In the nominating form for listing the site on the State and National Historic Register, State Parks researcher William Krattinger located some of Rockefeller’s own words recalling his road work..
“I have spent many delightful hours studying the beautiful views, the trees and the final landscape effects of that very interesting section of the Hudson River … I had the advantage of knowing every foot of the land, all the big old trees were personal friends of mine, and with the views at any given point, I was perfectly familiar.”
“In a few days, I had worked out a plan so devised that the roads caught just the best views at just the angles where in driving up the hill, you came upon impressive outlooks and the ending was the final burst of river, hill, cloud and great sweep in country to crown the whole; and here I fixed my stakes to show where I suggested the roads should run.”
– Roberts, Ann Rockefeller (1990) Mr. Rockefeller’s Roads: The Untold Story of Acadia’s Carriage Roads & Their Creator
A contemporary newspaper account in the Dec. 31, 1904 edition of the Utica Journal also expressed admiration for Rockefeller’s skill as a surveyor and road builder:
“With only an assistant to carry the transit and hold the rod, the old man (Rockefeller was 65 at the time of the article) has trampled all over his vast estate on the Pocantico Hills and has made his own surveys for the huge park which he is laying out there.”

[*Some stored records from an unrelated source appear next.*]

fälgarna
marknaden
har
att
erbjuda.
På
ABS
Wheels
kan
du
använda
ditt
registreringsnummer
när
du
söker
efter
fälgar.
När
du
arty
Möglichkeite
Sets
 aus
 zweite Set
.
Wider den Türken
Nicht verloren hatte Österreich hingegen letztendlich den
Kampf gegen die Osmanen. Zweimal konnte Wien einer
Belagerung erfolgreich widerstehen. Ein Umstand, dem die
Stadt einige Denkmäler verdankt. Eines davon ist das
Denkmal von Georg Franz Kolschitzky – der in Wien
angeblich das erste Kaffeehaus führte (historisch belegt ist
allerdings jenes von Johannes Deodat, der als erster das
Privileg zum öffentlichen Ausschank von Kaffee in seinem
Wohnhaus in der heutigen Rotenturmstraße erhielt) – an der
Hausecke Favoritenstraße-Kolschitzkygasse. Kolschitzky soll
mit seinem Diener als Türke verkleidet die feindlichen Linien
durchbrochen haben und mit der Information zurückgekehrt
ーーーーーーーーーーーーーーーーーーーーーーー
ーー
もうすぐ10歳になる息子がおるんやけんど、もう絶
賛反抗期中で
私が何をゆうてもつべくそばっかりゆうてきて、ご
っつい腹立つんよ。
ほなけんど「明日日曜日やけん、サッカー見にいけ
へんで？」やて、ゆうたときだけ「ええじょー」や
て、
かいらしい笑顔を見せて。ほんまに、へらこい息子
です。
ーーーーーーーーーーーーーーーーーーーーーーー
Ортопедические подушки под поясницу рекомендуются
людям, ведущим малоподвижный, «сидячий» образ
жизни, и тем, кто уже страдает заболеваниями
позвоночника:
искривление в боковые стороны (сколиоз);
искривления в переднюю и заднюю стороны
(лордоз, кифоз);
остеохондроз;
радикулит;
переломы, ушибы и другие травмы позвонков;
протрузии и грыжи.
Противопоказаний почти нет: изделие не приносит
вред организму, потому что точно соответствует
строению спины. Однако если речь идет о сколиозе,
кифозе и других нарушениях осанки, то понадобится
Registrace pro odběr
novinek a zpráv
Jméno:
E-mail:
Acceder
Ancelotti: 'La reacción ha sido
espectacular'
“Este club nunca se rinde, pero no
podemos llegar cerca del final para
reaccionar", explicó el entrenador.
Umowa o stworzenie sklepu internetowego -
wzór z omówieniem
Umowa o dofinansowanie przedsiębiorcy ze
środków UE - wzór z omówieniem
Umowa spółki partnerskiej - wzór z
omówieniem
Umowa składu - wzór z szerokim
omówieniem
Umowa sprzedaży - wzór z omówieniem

“More than this, he has shown himself to be an expert road builder. When all the roads he has mapped out are completed they will stretch for nearly 40 miles and “Old John D.,” as the whole countryside calls him, has planned every foot of them himself. Landscape gardeners and civil engineers alike agree that, whether from the viewpoint of artistic effect or mere utility, the work could not have been better done.”
The roads themselves, of course, were built by hired workers following the Rockefeller’s routes.

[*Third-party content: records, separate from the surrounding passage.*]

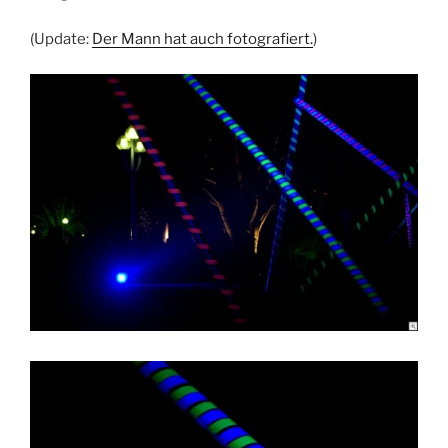
(Update:
Der Mann hat auch fotografiert.
)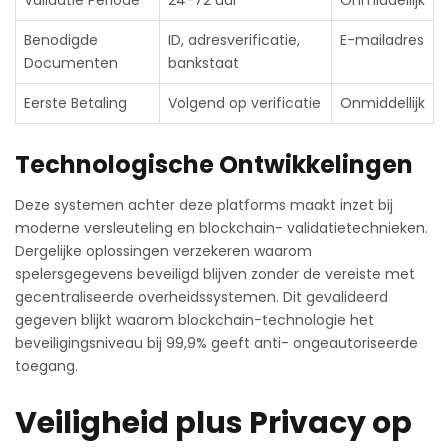
Benodigde
ID, adresverificatie,
E-mailadres
Documenten
bankstaat
Eerste Betaling
Volgend op verificatie
Onmiddellijk
Technologische Ontwikkelingen
Deze systemen achter deze platforms maakt inzet bij
moderne versleuteling en blockchain- validatietechnieken.
Dergelijke oplossingen verzekeren waarom
spelersgegevens beveiligd blijven zonder de vereiste met
gecentraliseerde overheidssystemen. Dit gevalideerd
gegeven blijkt waarom blockchain-technologie het
beveiligingsniveau bij 99,9% geeft anti- ongeautoriseerde
toegang.
Veiligheid plus Privacy op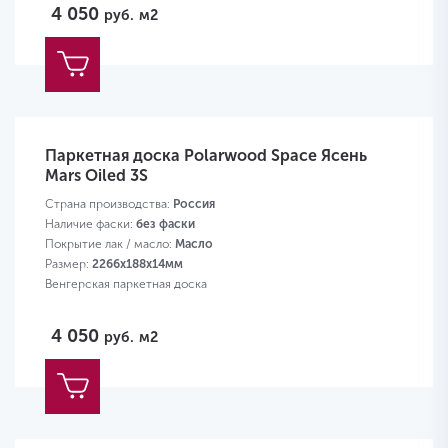
4 050
руб.
м2
Паркетная доска Polarwood Space Ясень
Mars Oiled 3S
Страна производства:
Россия
Наличие фаски:
без фаски
Покрытие лак / масло:
Масло
Размер:
2266х188х14мм
Венгерская паркетная доска
4 050
руб.
м2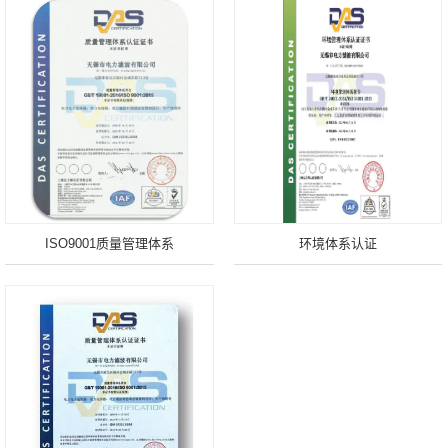
ISO9001质量管理体系
环境体系认证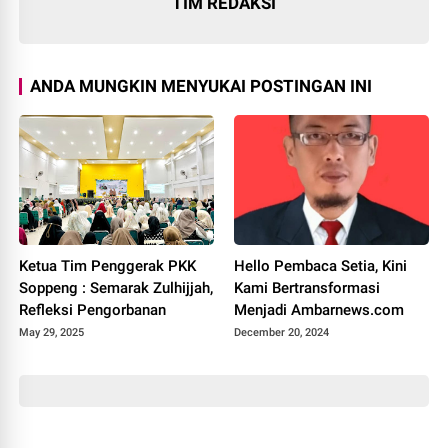
TIM REDAKSI
ANDA MUNGKIN MENYUKAI POSTINGAN INI
Ketua Tim Penggerak PKK
Hello Pembaca Setia, Kini
Soppeng : Semarak Zulhijjah,
Kami Bertransformasi
Refleksi Pengorbanan
Menjadi Ambarnews.com
May 29, 2025
December 20, 2024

Rockefeller’s vision for his estate was also different from that of many opulent estates of his day, in that he did not want an elaborately designed, geometrically landscaped estate of exotic or imported plants.
Rather, Rockefeller wanted to showcase the natural beauty of the land, sky and river valley.
As described by Bill Krattinger: “The outer estate landscape of the Pocantico Hills estate was not designed, in the formal sense, but was instead “culled back” to reveal or otherwise highlight what were deemed to be the most desirable existing features and views … it might more properly be defined as a refined or culled landscape, in that its creation was not so much a process of introducing new plant and tree material and adding or modifying topographic features, but instead one of honing the existing landscape’s natural features to bring to the forefront those characteristics which were deemed to be the most desirable and beautiful.”
Rockefeller’s work was picked up and continued by his son, John Jr., whose instincts for landscape design and road building were as sharp as his father’s, so much that John Jr. was bestowed with an honorary membership in the American Society of Landscape Architects in the late 1930s.
Long popular for walking, riding, jogging, and carriage driving, the trails lead through varied landscapes and past natural and historical features, such as Swan Lake, the Pocantico River with its wood and stone bridges, gurgling streams, colonial stone walls and rock outcroppings.
The Park Preserve occupies about 1,700 acres in this district, with the rest privately held.
So, come experience the beautiful carriage roads here at Rockefeller State Park Preserve as the fall leaves turn color, and as you take in the views, imagine one of the country’s richest men, happily tramping through his woods and envisioning what you now enjoy today.